ЗАДАНИЕ.
Воспроизведите полностью и без единого изменения приведённый ниже текст о Стиле.

Стил был одновременно и светским человеком, и цензором нравов, и писал живые эссе о глупостях дня, облачившись в огромный черный парик, который стоил ему пятьдесят гиней! Он построил изящную виллу, но, поскольку вечно проповедовал экономию, датировал письма из «Лачуги». Он разоблачил мошенничество Компании Южных морей, в то время как сам изобретал проекты, не уступающие ни в пышности, ни в бедственности. Он даже стал алхимиком и хотел чеканить золото, просто чтобы раздавать его. Самым поразительным эпизодом в жизни этого человека порывов была его внезапная женитьба на молодой леди, которая присутствовала на похоронах его первой жены, — пораженный ее ангельской красотой, если верить его восторгам. И все же этот мудрец, который мог бы так хорошо написать о выборе жены, соединил себя с характером, наиболее несовместимым с его собственным; холодная, сдержанная и крайне расчетливая в обращении с деньгами, она обладала нравом, который с каждым днем портился от постоянного легкомыслия и беспечности самого Стила. Он называет ее «Прю» с нежностью и упреком; она была самой чопорностью! Его обожание было постоянным, как и его жалобы; они никогда не расставались без перебранок, — но он не мог вынести ее отсутствия, ибо писал ей по три-четыре страстных записки в день, которые датированы из его конторы, или от книготорговца, или из дома какого-нибудь друга; он вставал из-за обеда, чтобы отправить строчку «Прю» и заверить ее в своей любви, которую чувствовал с полудня. Ее присутствие или отсутствие было для него одинаково мучительным.

СТРОКИ ДАННЫХ.
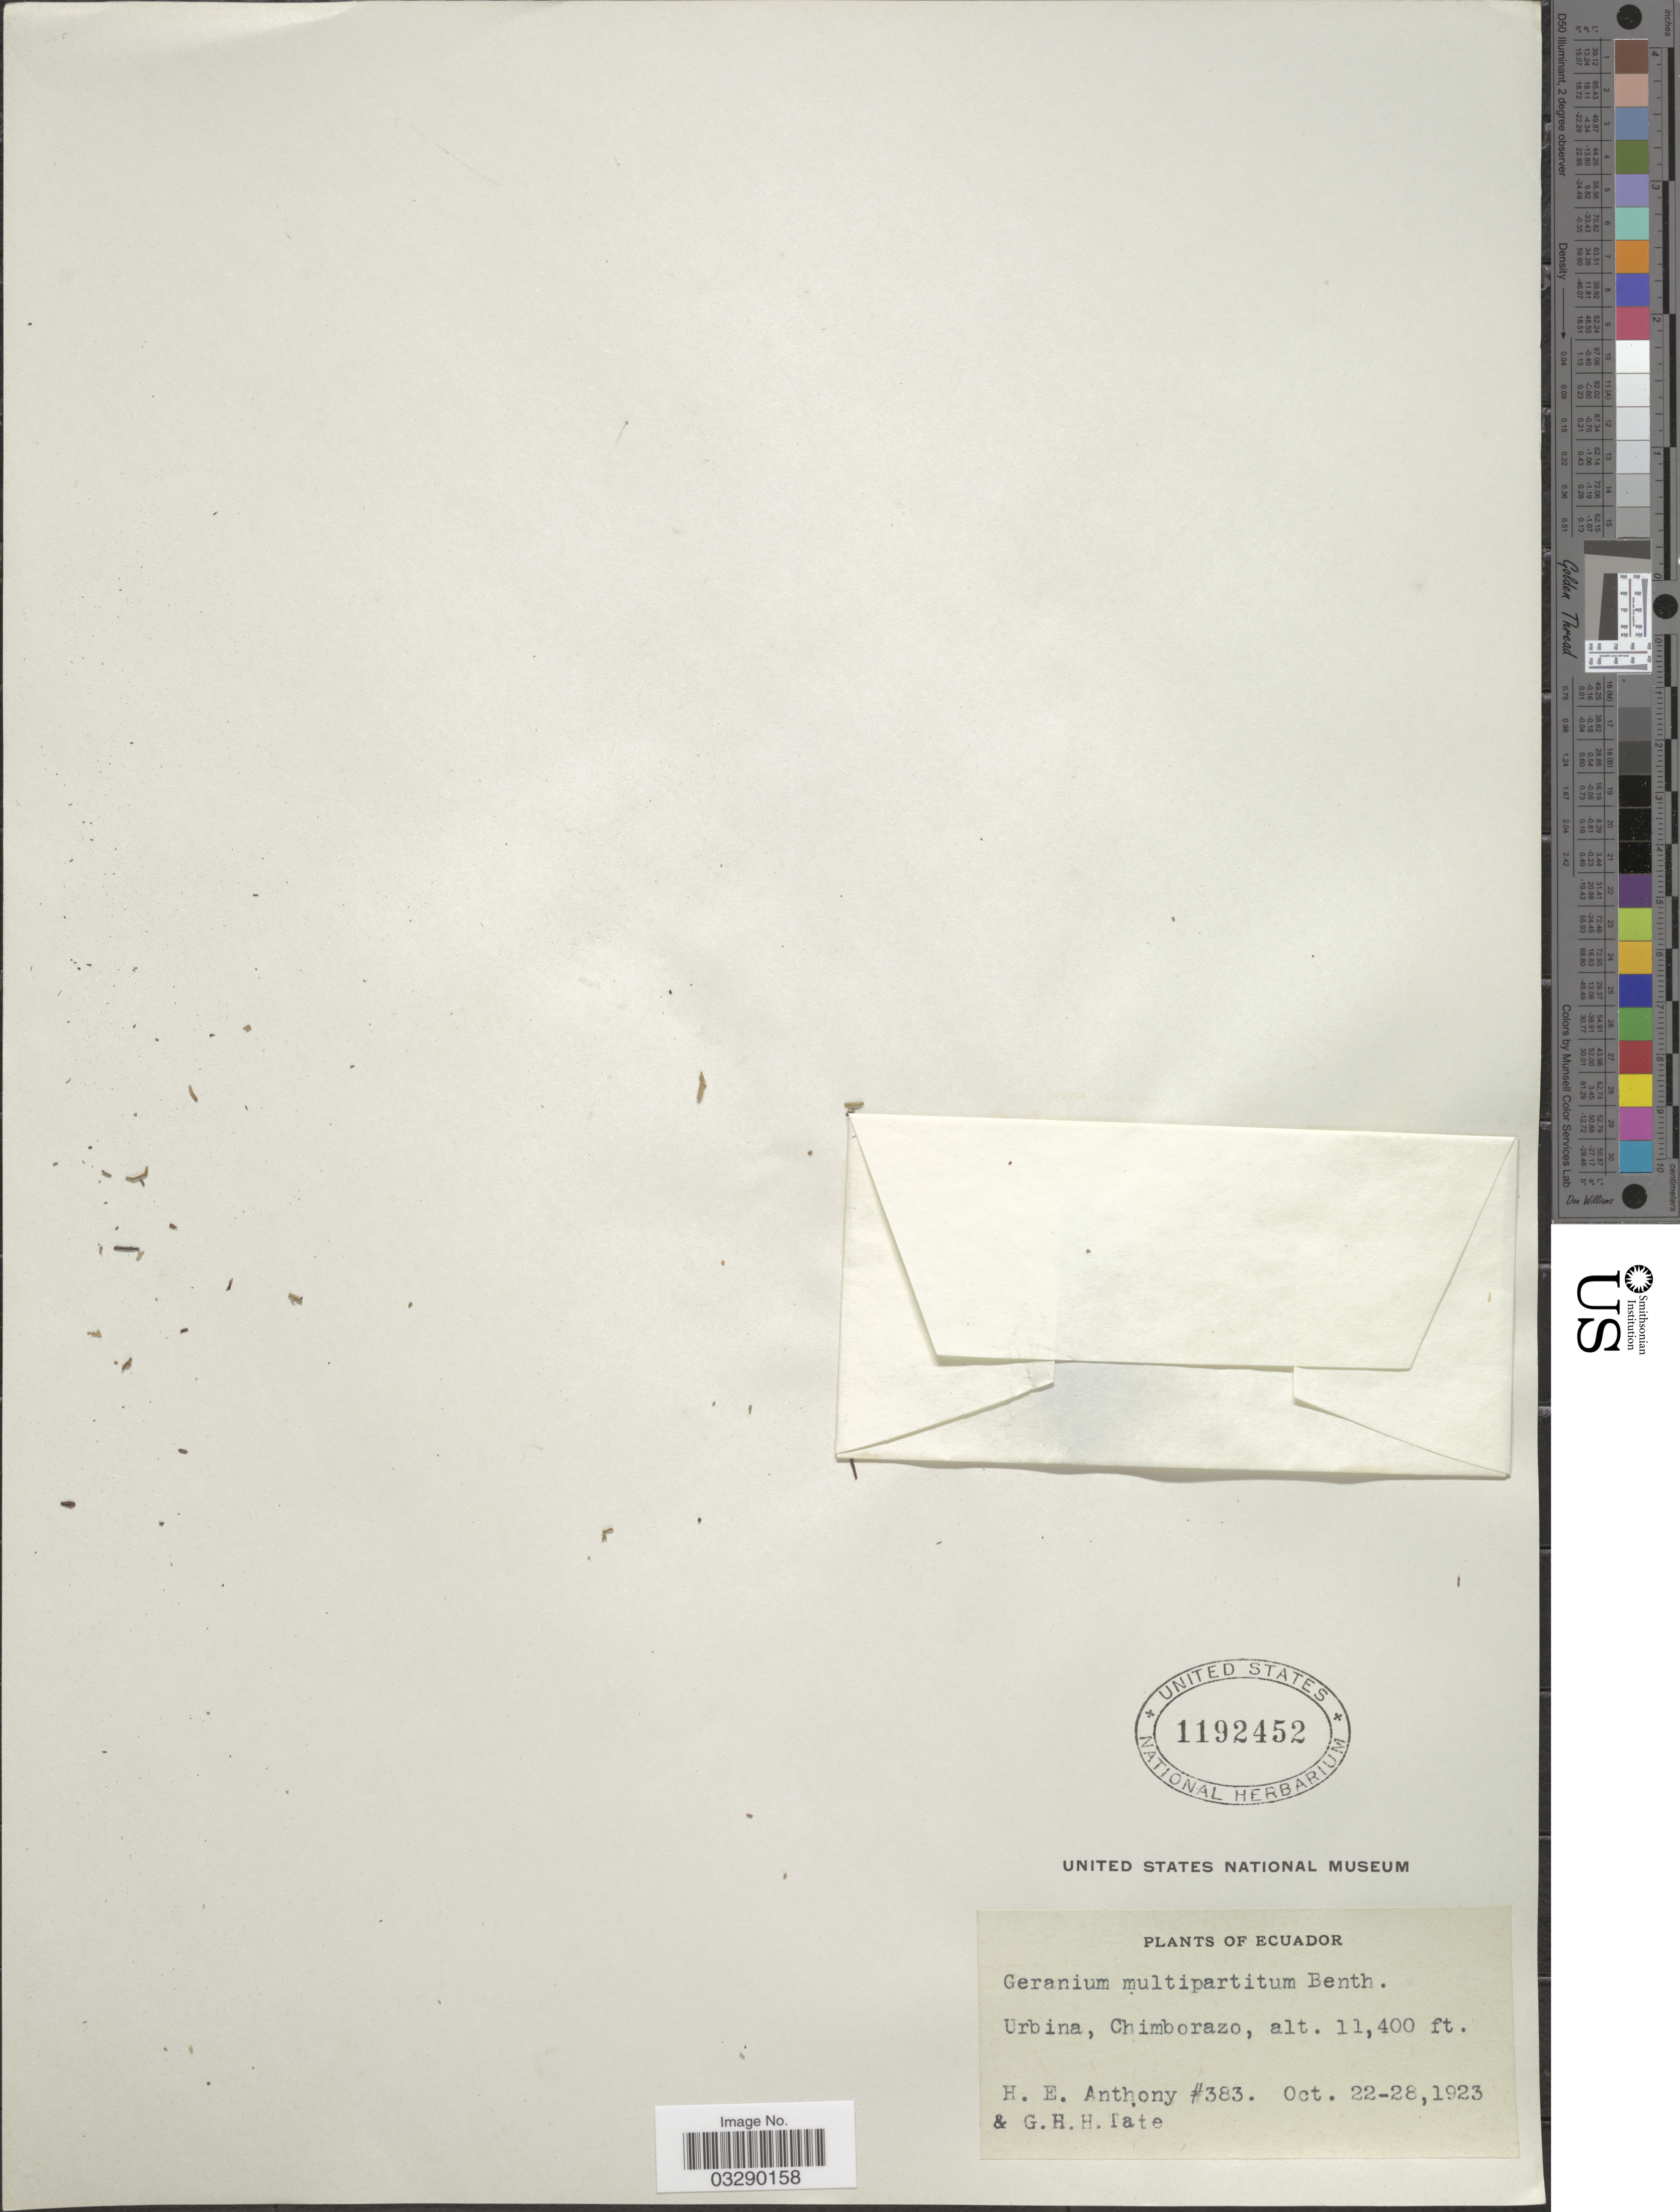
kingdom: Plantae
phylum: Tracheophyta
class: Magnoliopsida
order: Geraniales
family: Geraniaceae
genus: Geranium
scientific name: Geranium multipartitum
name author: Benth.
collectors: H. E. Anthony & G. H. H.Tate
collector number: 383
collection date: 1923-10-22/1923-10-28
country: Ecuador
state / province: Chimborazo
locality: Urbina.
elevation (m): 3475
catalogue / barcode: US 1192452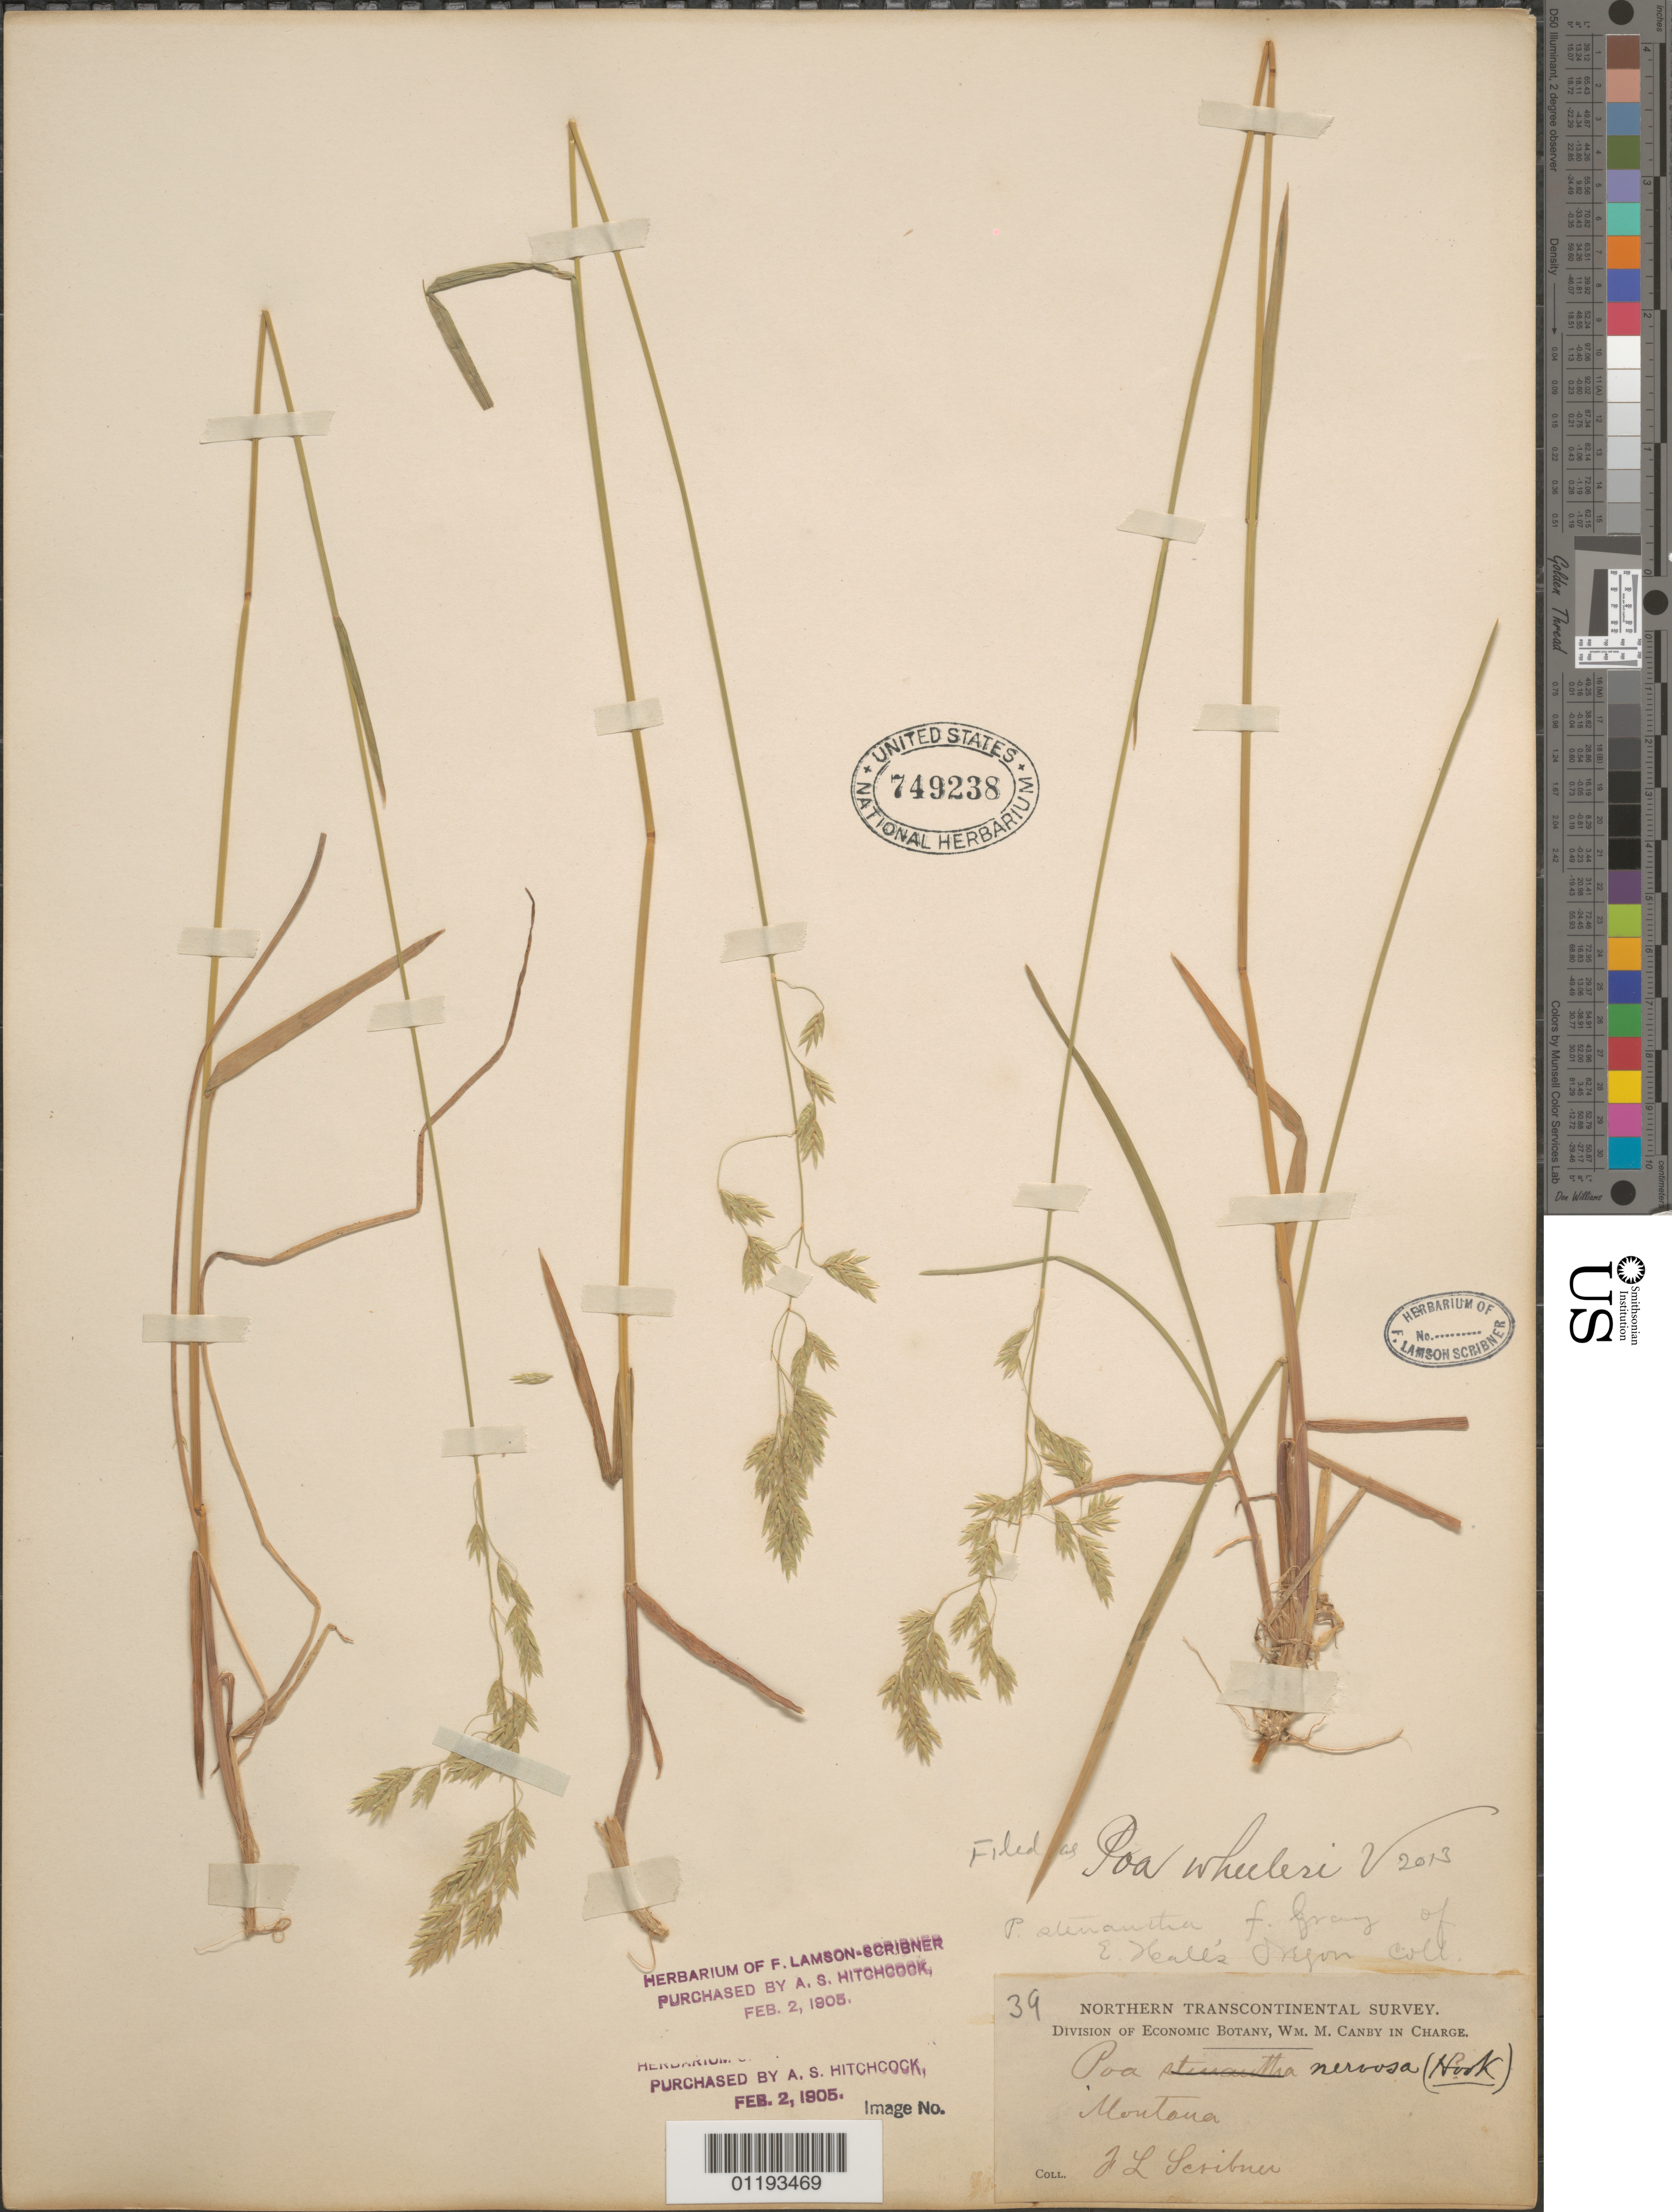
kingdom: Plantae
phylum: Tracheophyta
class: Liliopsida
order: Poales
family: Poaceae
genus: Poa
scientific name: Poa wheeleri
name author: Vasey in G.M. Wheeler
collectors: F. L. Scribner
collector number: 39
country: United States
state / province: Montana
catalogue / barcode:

ОТВЕТ.
Стил был одновременно и светским человеком, и цензором нравов, и писал живые эссе о глупостях дня, облачившись в огромный черный парик, который стоил ему пятьдесят гиней! Он построил изящную виллу, но, поскольку вечно проповедовал экономию, датировал письма из «Лачуги». Он разоблачил мошенничество Компании Южных морей, в то время как сам изобретал проекты, не уступающие ни в пышности, ни в бедственности. Он даже стал алхимиком и хотел чеканить золото, просто чтобы раздавать его. Самым поразительным эпизодом в жизни этого человека порывов была его внезапная женитьба на молодой леди, которая присутствовала на похоронах его первой жены, — пораженный ее ангельской красотой, если верить его восторгам. И все же этот мудрец, который мог бы так хорошо написать о выборе жены, соединил себя с характером, наиболее несовместимым с его собственным; холодная, сдержанная и крайне расчетливая в обращении с деньгами, она обладала нравом, который с каждым днем портился от постоянного легкомыслия и беспечности самого Стила. Он называет ее «Прю» с нежностью и упреком; она была самой чопорностью! Его обожание было постоянным, как и его жалобы; они никогда не расставались без перебранок, — но он не мог вынести ее отсутствия, ибо писал ей по три-четыре страстных записки в день, которые датированы из его конторы, или от книготорговца, или из дома какого-нибудь друга; он вставал из-за обеда, чтобы отправить строчку «Прю» и заверить ее в своей любви, которую чувствовал с полудня. Ее присутствие или отсутствие было для него одинаково мучительным.